> [What the exercise asks]:
Please format the entries as a JSON list of strings, one string per line with blank lines omitted, covering only the lines from the start of the entries up to and including the line with "It says 21:25".

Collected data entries
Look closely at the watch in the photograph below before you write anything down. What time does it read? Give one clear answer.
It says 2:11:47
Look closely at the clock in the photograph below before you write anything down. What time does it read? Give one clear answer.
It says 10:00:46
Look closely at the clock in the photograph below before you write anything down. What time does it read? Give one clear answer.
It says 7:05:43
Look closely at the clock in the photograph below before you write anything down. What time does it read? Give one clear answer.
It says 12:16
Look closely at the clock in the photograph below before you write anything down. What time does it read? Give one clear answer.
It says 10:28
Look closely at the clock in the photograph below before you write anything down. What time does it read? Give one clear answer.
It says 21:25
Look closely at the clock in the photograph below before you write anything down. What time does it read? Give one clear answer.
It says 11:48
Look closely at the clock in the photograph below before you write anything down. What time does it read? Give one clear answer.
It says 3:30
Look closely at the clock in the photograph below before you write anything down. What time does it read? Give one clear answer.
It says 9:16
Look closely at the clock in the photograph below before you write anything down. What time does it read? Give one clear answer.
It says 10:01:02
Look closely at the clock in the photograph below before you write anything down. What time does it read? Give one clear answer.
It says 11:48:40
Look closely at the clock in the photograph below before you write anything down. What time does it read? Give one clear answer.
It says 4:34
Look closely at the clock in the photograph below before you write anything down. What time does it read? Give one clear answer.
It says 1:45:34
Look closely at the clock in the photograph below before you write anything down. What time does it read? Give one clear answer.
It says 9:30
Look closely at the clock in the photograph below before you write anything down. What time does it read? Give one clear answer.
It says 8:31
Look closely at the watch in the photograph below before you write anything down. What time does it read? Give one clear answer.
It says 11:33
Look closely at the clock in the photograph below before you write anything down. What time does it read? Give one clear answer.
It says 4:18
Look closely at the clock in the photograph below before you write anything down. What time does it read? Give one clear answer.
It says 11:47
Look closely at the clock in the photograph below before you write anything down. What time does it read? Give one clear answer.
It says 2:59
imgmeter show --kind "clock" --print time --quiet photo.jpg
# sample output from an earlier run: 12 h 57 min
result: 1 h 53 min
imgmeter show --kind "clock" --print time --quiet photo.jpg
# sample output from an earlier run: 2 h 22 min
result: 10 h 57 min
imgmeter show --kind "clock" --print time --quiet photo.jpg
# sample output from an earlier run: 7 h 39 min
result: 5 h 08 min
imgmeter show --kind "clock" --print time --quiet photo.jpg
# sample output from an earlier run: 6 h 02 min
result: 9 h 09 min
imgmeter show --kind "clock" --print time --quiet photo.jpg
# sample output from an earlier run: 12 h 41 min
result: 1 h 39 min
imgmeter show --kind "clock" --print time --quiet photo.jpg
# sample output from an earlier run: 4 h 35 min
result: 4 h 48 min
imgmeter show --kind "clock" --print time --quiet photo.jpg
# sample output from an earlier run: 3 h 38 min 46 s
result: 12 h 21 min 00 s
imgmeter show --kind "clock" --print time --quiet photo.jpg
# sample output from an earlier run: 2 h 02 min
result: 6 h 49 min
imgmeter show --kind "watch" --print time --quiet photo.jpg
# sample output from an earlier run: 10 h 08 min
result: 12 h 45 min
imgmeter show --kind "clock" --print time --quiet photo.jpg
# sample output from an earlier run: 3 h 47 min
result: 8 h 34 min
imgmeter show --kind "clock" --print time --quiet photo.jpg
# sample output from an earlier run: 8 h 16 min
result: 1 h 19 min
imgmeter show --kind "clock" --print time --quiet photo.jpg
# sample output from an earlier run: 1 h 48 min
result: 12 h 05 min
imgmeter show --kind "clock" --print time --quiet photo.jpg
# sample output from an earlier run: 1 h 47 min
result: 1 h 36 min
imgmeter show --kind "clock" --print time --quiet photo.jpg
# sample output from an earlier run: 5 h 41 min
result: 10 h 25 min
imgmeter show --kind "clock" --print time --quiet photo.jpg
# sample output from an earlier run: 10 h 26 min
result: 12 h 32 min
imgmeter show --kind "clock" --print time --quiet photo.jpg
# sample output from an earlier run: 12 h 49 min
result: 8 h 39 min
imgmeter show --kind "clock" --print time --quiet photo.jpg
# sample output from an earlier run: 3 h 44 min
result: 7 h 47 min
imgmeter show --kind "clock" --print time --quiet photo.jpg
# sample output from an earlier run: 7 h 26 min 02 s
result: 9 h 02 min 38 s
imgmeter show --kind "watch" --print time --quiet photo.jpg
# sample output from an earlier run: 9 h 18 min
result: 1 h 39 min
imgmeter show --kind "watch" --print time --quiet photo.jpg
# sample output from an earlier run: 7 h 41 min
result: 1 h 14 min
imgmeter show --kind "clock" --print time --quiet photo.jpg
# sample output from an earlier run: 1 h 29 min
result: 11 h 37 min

> [Task response]:
[
  "Look closely at the watch in the photograph below before you write anything down. What time does it read? Give one clear answer.",
  "It says 2:11:47",
  "Look closely at the clock in the photograph below before you write anything down. What time does it read? Give one clear answer.",
  "It says 10:00:46",
  "Look closely at the clock in the photograph below before you write anything down. What time does it read? Give one clear answer.",
  "It says 7:05:43",
  "Look closely at the clock in the photograph below before you write anything down. What time does it read? Give one clear answer.",
  "It says 12:16",
  "Look closely at the clock in the photograph below before you write anything down. What time does it read? Give one clear answer.",
  "It says 10:28",
  "Look closely at the clock in the photograph below before you write anything down. What time does it read? Give one clear answer.",
  "It says 21:25"
]